July 17, 2026
Tonight: The sad conclusion to the Trump administration’s $10 million contraceptive saga, the acting AG comes for the abortion pill, and more.
— Meghan McCarthy
p.s. More predictions await your wise responses…we’ll share the top answers on Sunday.
p.p.s. Due to an email glitch, this is coming on a Friday. TGIF!
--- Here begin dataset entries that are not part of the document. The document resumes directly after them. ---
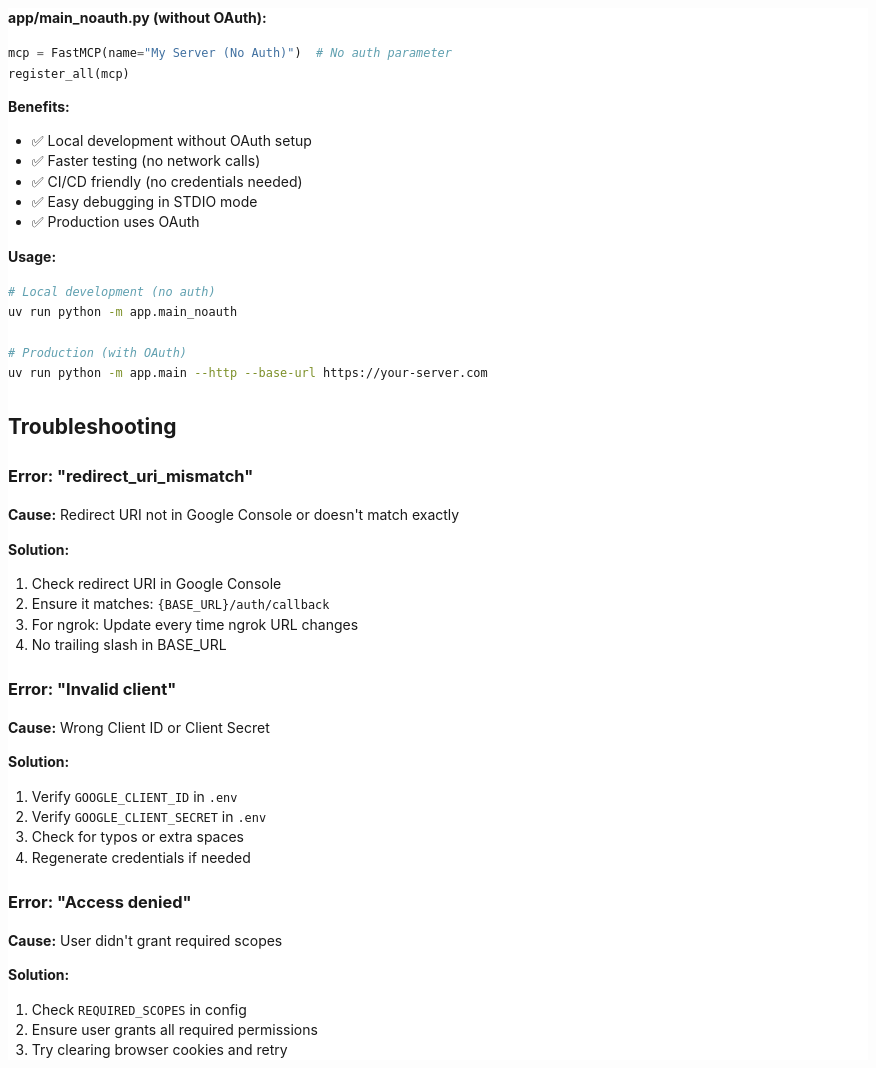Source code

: **app/main_noauth.py (without OAuth):**

```python
mcp = FastMCP(name="My Server (No Auth)")  # No auth parameter
register_all(mcp)
```

**Benefits:**

- ✅ Local development without OAuth setup
- ✅ Faster testing (no network calls)
- ✅ CI/CD friendly (no credentials needed)
- ✅ Easy debugging in STDIO mode
- ✅ Production uses OAuth

**Usage:**

```bash
# Local development (no auth)
uv run python -m app.main_noauth

# Production (with OAuth)
uv run python -m app.main --http --base-url https://your-server.com
```

## Troubleshooting

### Error: "redirect_uri_mismatch"

**Cause:** Redirect URI not in Google Console or doesn't match exactly

**Solution:**

1. Check redirect URI in Google Console
2. Ensure it matches: `{BASE_URL}/auth/callback`
3. For ngrok: Update every time ngrok URL changes
4. No trailing slash in BASE_URL

### Error: "Invalid client"

**Cause:** Wrong Client ID or Client Secret

**Solution:**

1. Verify `GOOGLE_CLIENT_ID` in `.env`
2. Verify `GOOGLE_CLIENT_SECRET` in `.env`
3. Check for typos or extra spaces
4. Regenerate credentials if needed

### Error: "Access denied"

**Cause:** User didn't grant required scopes

**Solution:**

1. Check `REQUIRED_SCOPES` in config
2. Ensure user grants all required permissions
3. Try clearing browser cookies and retry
INSIDE THE PLAN TO DESTROY $10 MILLION IN CONTRACEPTIVES
Internal State Department emails, released after a Freedom of Information Act suit by the Center for Reproductive Rights, show diplomats scrambling as the Trump administration moved to destroy $9.7 million in USAID contraceptives and HIV-prevention drugs sitting in a Belgian warehouse and bound for some of the world's poorest countries. "There is no one here that knows definitively what is in the warehouse," one embassy official wrote to Washington. The majority of goods were “not stored in a temperature-controlled environment, they were no longer considered safe for use by health care authorities. The U.S. government has spent more than $400,000 on the storage and transportation of the goods, the inspector general estimated.”
THE ACTING AG WANTS THE ABORTION PILL OUT OF THE MAIL
Acting Attorney General Todd Blanche told Republican senators on Wednesday that he would prioritize stopping mifepristone from being sent through the mail if confirmed to be the nation’s top lawyer, though he declined to say how. The Trump administration opposes the Biden-era rule allowing the abortion pill to be mailed, and Blanche suggested the Justice Department could review it. Medication abortion is now the most common way pregnancies are ended in the U.S., which is exactly why it has become the movement's central target.
ENDOMETRIOSIS ISN'T ONE DISEASE. IT COULD BE FOUR.
Researchers mining the All of Us database of more than 22,000 women with endometriosis identified four distinct symptom clusters that reach well beyond pelvic pain. They include gastrointestinal issues, migraines, anxiety, and depression. The condition affects roughly one in ten women of reproductive age and still takes four to eleven years to diagnose. Women who also had adenomyosis showed markedly more severe disease. Sorting patients into subtypes could be the first real step toward treating endometriosis as something other than a single catch-all diagnosis.
ONE IN THREE WOMEN CAN'T TELL IF THEY'RE IN PERIMENOPAUSE
A survey of more than 7,600 U.S. women found that 34% weren't sure whether they had entered perimenopause, a share that climbed to 42% among women aged 40 to 44, according to a study in Menopause. The confusion is structural: there is no lab test for perimenopause, the symptoms shift over years, and they overlap with everything from thyroid disease to depression. This is one of the largest surveys conducted on this topic, finding once again that women lack adequate education. Roughly two million American women enter the transition each year and stay in it for four to eight years, often without a name for what's happening to them.
WOMEN'S HEALTH JUST HAD ITS BIGGEST FUNDING YEAR EVER
Women's health companies raised a record $1.55 billion in equity across 164 rounds in 2025, with 85 companies closing deals, the highest single-year count on record, per a W Group report. The more telling shift is that the money stopped pooling at the very top, spreading across 15 categories and more than 30 countries. The catch is a Series A bottleneck leaving promising seed-stage startups stranded, which the report calls the ecosystem's highest-leverage problem to fix in 2026.